Best Jokes I Ever Heard


Rubber Chickens by Scott JunglingYou may be asking why "the best joke I ever heard" is a good resource for a VISTA? Well, a group of VISTA Leaders pondered this question at this fall's training and determined that it's actually very valuable to have a few good jokes up your sleeve. For instance, if one of fellow VISTAs/co-workers is having a bad day, a good joke never hurt. On a more professional note, several VISTAs cited job interviews that he/she was asked to tell a joke, probably to test their ability to react quickly and have a sense of humor.

So here's just a sample of some jokes from VISTA leaders to get you started (I have to admit they're not the best I ever heard, but they're a start:

Where do the general keep their armies?

In their "sleevies"

Two peanuts walkin' down the street was assaulted/a salted.

Heard of that new pirate movie?

It's rated aaarrrrggh.

Duck walks into a bar.

Then he said "ouch."

What did the dragon say when she came upon a row of knights?

"ugh. More canned food."

What do you call a dead baby in a blender?

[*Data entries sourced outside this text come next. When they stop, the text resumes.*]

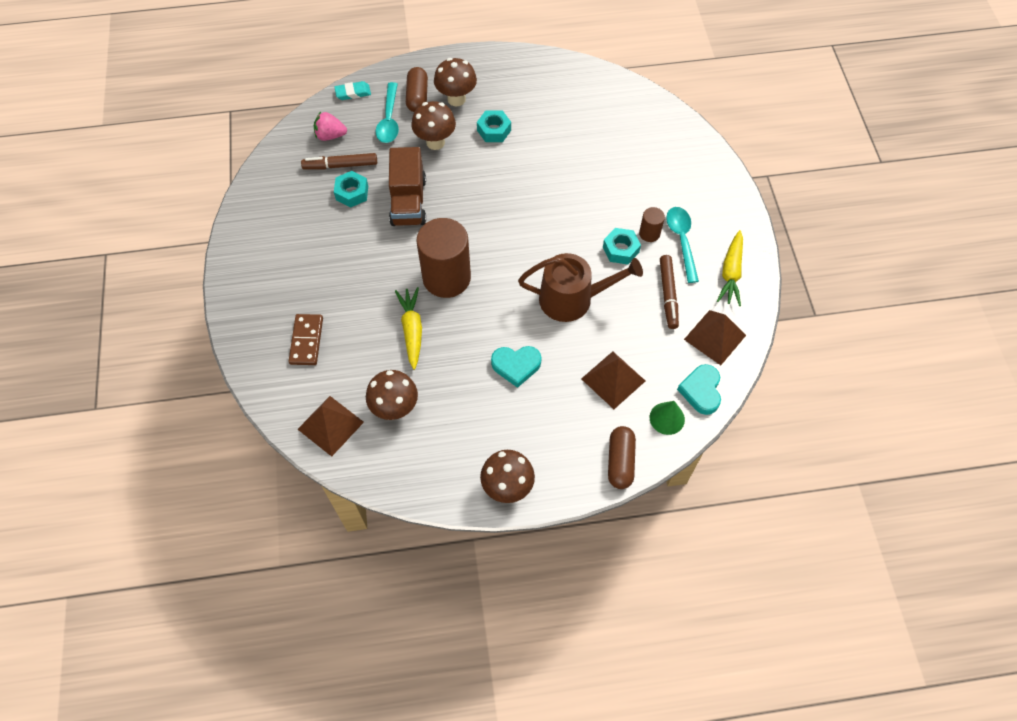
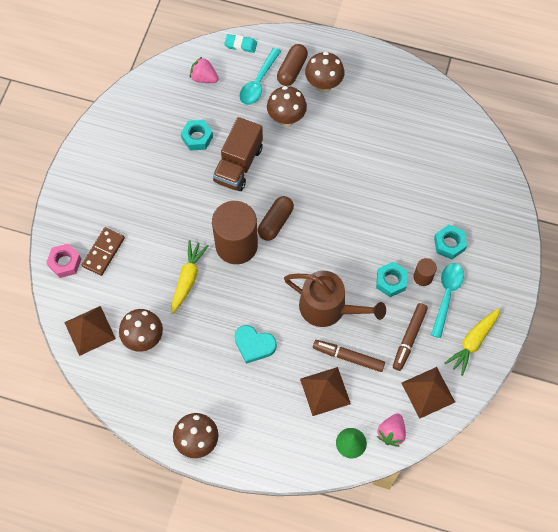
camera: 25 degrees right, 5 degrees up
brown marker [301,153,377,169] -> brown marker moved to [313,340,385,372]
turquoise nut [477,110,511,142] -> turquoise nut moved to [434,225,467,259]
brown capsule [608,426,636,489] -> brown capsule moved to [258,196,294,241]
turquoise heart [677,364,721,415] -> pink strawberry [377,414,406,447]
none -> pink nut [46,244,81,278]

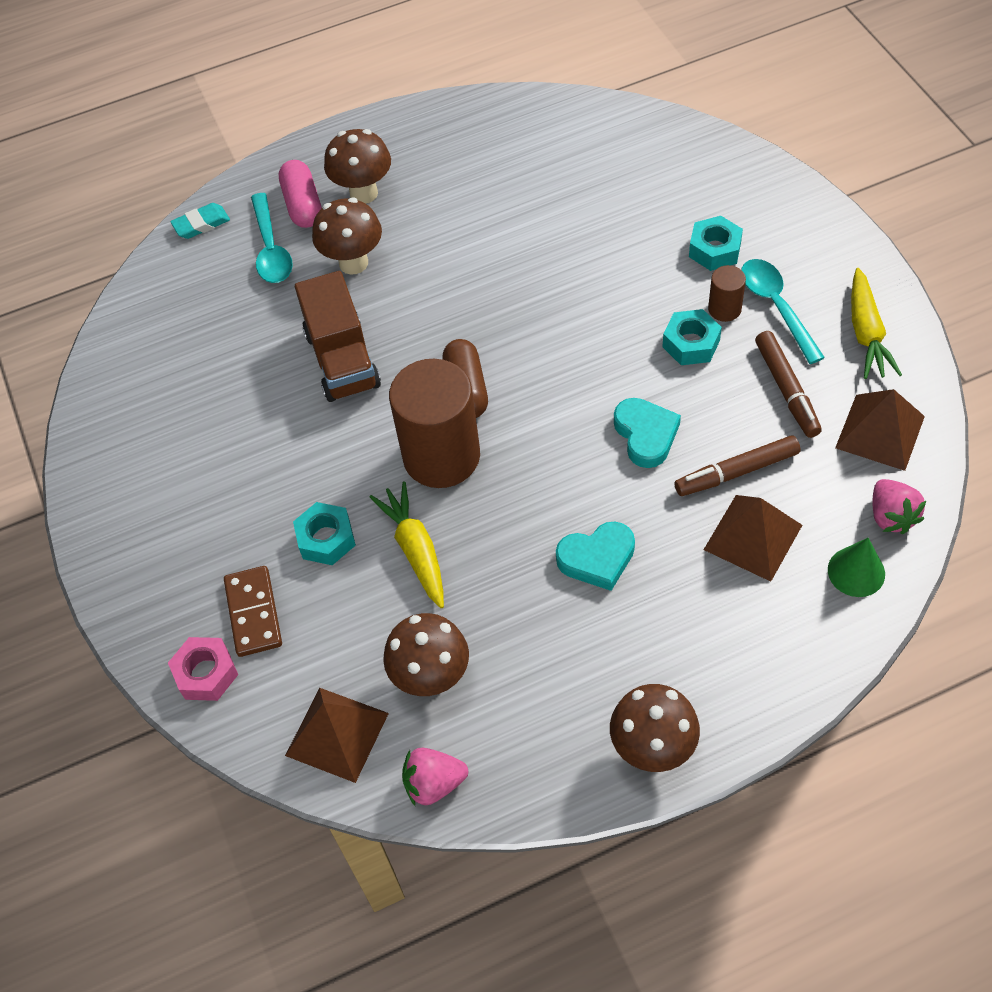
camera: 35 degrees left, 10 degrees down
turquoise nut [181,120,213,151] -> turquoise nut moved to [293,502,356,565]
pink strawberry [190,57,218,83] -> pink strawberry moved to [402,748,468,806]
brown capsule [277,44,308,86] -> pink capsule [279,160,322,228]
brown watering can [284,271,386,327] -> turquoise heart [614,398,681,468]

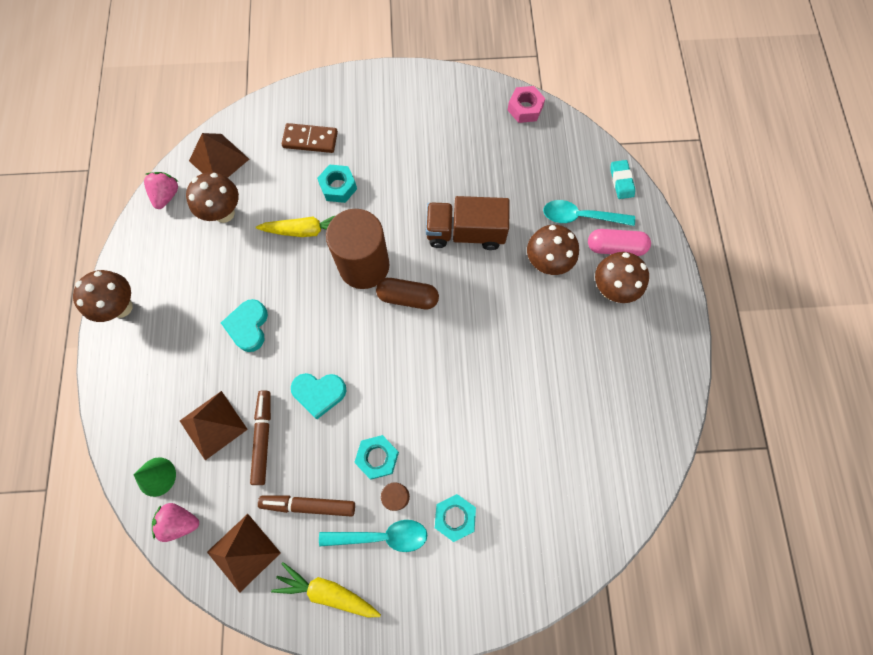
camera: 105 degrees right, 15 degrees up
pink nut [168,637,238,701] -> pink nut moved to [507,86,545,123]

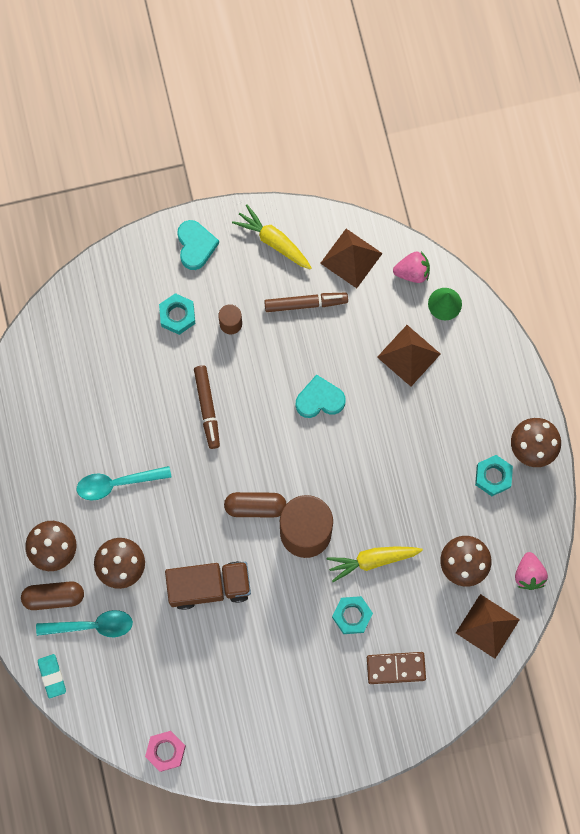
camera: 170 degrees right, 5 degrees up
turquoise heart [221,299,268,352] -> turquoise heart moved to [177,220,219,270]
brown marker [250,390,271,485] -> brown marker moved to [194,365,220,449]
yellow carrot [271,562,381,617] -> yellow carrot turned 150 degrees counterclockwise [232,204,312,270]
turquoise spoon [319,520,427,552] -> turquoise spoon moved to [77,466,172,501]
turquoise nut [354,435,399,480] -> turquoise nut moved to [475,455,513,496]
pink capsule [588,229,651,256] -> brown capsule [21,581,84,610]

So a blonde was looking for some extra cash. She started walking around her neighborhood asking neighbors if they had any odd jobs she could do for them. The guy next door suggests that she paint his porch for $50 bucks. She agrees happily and goes off to get supplies. The guy goes in and brags to this wife that he just fooled a blonde into painting their huge wrap-around porch for a mere 50 bucks. About 20 minutes later, the blonde rings the doorbell and says she's done. The guy says "Wow, that was really fast." The blonde responds, "It was pretty easy. Oh and by the way, it's not a porch, it's a Ferrari."

So an economist, physicist, and a chemist get stranded on a desert island. There's no coconuts so they start getting pretty hungry. All of a sudden, a big ol' can of beans washes up on the shore. They get excited but then they realize they have no way to get it open easily. The physicist suggest they drop the can from the ocean cliff and the free fall will open the can. Then they realize that wouldn't work because then the beans would be strewn all over the rocks below. Then the chemist suggests that they put the can in a fire to increase the internal heat of the can until it pops open. But they realize that would just make the beans explode. Finally the economist says "What if we just had a can opener?"